Setrakian, que estaba en el primer piso, miró por el espacio descubierto y vio a Eichhorst en uno de los pisos superiores, mirando hacia abajo.

Sus compañeros casi habían terminado
el trabajo en el vestíbulo. Los cadáveres de los vampiros liberados yacían retorcidos en el suelo, con sus caras y manos con garras entumecidas en una agonía salpicada con la asquerosa sustancia blanca. Unos vampiros golpeaban el cristal
de la entrada, y algunos más venían en camino.

Gus los condujo por las puertas destrozadas hasta ganar la acera. Un enjambre de vampiros venía de las calles 71 y 72 del sector oeste, y de la avenida York desde el norte y el sur. Salían de las alcantarillas sin tapa que había en las intersecciones. Detener su ofensiva era como intentar salir con vida de un barco que se hunde, pues por cada vampiro aniquilado aparecían dos.
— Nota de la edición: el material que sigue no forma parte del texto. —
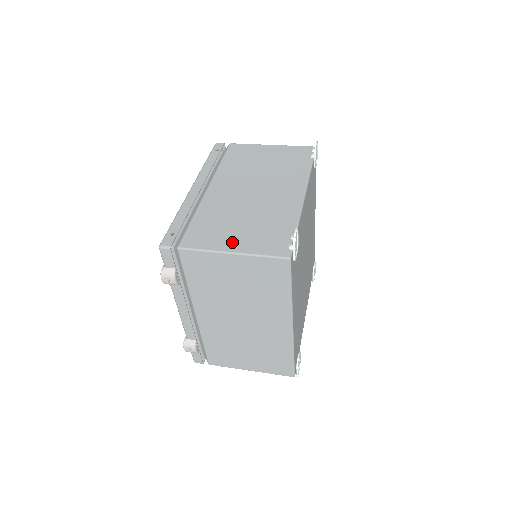
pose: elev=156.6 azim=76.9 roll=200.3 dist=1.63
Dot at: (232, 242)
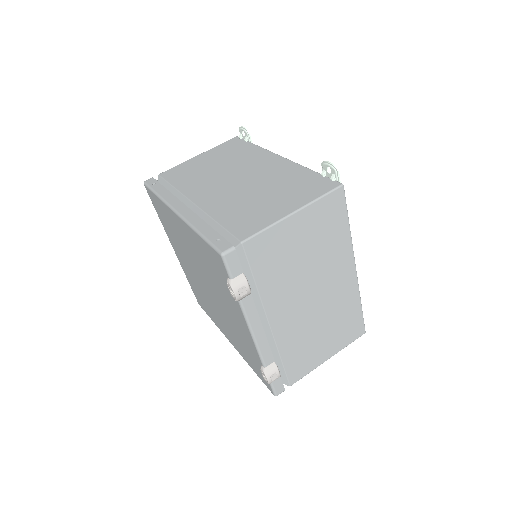
Dot at: (281, 208)
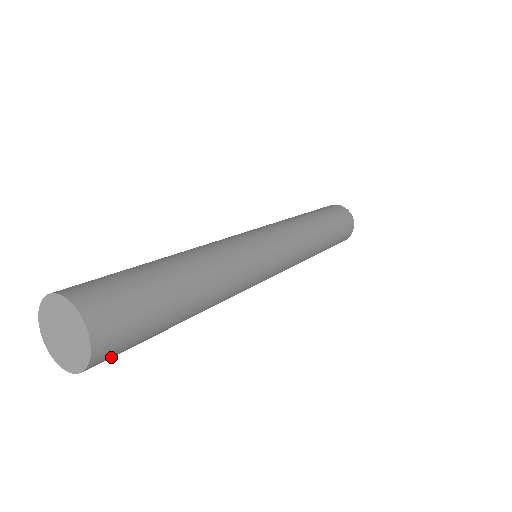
Un par de Hummers negros se detuvieron abruptamente en la esquina, con sus faros intimidantes, derribando vampiros con sus enormes defensas y las gruesas llantas aplastando sus cuerpos. Un equipo de cazadores se apeó, encapuchados y armados con ballestas, haciendo notar
su presencia de inmediato. Eran unos vampiros matando a otros, y los que iban detrás eran diezmados por el cuerpo de élite.

Setrakian sabía que habían venido
para escoltarlos a él y al libro directamente hasta los Ancianos, o quizá simplemente para apoderarse del Códice de Plata. Ninguna de esas opciones le convenía. Permaneció junto al luchador, que llevaba el libro bajo el brazo; su cojera estaba en perfecta sintonía con el paso lento del anciano, quien sonrió al saber que el luchador era conocido como el Ángel de Plata.

Fet los condujo a la esquina de la calle 72 y la avenida York. La tapa de la alcantarilla por la que iban a entrar ya estaba a un lado, y le dijo a Creem que descendiera para despejar el agujero de vampiros. Dejó que Ángel y Setrakian bajaran a continuación, y el luchador difícilmente
pudo escurrirse por el interior del orificio. Luego, sin mediar palabra, Eph bajó los peldaños de la escalera de hierro. Gus y el resto de los Zafiros permanecieron atrás para que los vampiros se acercaran a ellos, y entonces bajaron y se escabulleron. Entretanto, Fet logró descender
justo cuando el tumulto se derrumbó sobre él.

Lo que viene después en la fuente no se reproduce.